BEGIN
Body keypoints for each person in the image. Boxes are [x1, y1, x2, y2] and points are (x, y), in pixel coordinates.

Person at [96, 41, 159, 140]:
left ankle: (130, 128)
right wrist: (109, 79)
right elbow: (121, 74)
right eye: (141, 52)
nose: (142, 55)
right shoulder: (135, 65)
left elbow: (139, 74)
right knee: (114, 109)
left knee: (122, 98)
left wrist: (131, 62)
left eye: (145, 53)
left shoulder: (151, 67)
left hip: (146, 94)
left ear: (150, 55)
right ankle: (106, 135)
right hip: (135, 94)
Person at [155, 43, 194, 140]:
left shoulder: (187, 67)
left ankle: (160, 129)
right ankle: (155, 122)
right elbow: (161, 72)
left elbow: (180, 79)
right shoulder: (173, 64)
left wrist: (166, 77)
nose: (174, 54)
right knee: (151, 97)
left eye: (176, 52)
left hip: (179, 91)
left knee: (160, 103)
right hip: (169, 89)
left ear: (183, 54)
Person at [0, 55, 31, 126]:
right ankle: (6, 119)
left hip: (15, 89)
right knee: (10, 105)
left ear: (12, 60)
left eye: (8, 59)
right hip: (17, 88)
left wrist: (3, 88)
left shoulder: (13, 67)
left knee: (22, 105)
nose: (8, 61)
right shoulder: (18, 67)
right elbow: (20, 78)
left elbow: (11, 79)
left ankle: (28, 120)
END
BEGIN
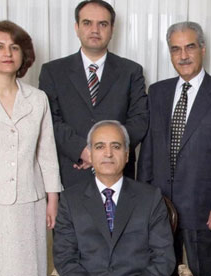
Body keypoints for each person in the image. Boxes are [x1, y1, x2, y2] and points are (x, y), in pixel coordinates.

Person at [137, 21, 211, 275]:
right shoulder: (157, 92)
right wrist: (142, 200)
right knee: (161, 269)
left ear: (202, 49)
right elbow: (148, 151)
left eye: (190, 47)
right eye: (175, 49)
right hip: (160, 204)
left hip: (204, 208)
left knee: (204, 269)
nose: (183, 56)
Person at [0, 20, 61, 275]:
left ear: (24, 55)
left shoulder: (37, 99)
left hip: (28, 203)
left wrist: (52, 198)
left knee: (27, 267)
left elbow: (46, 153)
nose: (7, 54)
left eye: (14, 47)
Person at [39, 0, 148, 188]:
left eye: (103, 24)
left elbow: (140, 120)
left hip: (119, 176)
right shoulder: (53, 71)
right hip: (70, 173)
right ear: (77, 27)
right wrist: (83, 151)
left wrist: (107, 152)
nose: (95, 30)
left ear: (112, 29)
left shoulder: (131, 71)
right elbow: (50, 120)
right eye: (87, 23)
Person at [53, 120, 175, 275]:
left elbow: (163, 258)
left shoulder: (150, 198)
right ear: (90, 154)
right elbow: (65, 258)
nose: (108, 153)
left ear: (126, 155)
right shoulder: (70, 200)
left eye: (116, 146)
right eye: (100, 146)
END
What to work on: In the entries above, one line contains "left hip: (204, 208)" and another contains "left ear: (112, 29)". Reproduce exactly those two lines and the lines between them, nothing else.

Output for this task:
left hip: (204, 208)
left knee: (204, 269)
nose: (183, 56)
Person at [0, 20, 61, 275]:
left ear: (24, 55)
left shoulder: (37, 99)
left hip: (28, 203)
left wrist: (52, 198)
left knee: (27, 267)
left elbow: (46, 153)
nose: (7, 54)
left eye: (14, 47)
Person at [39, 0, 148, 188]:
left eye: (103, 24)
left elbow: (140, 120)
left hip: (119, 176)
right shoulder: (53, 71)
right hip: (70, 173)
right ear: (77, 27)
right wrist: (83, 151)
left wrist: (107, 152)
nose: (95, 30)
left ear: (112, 29)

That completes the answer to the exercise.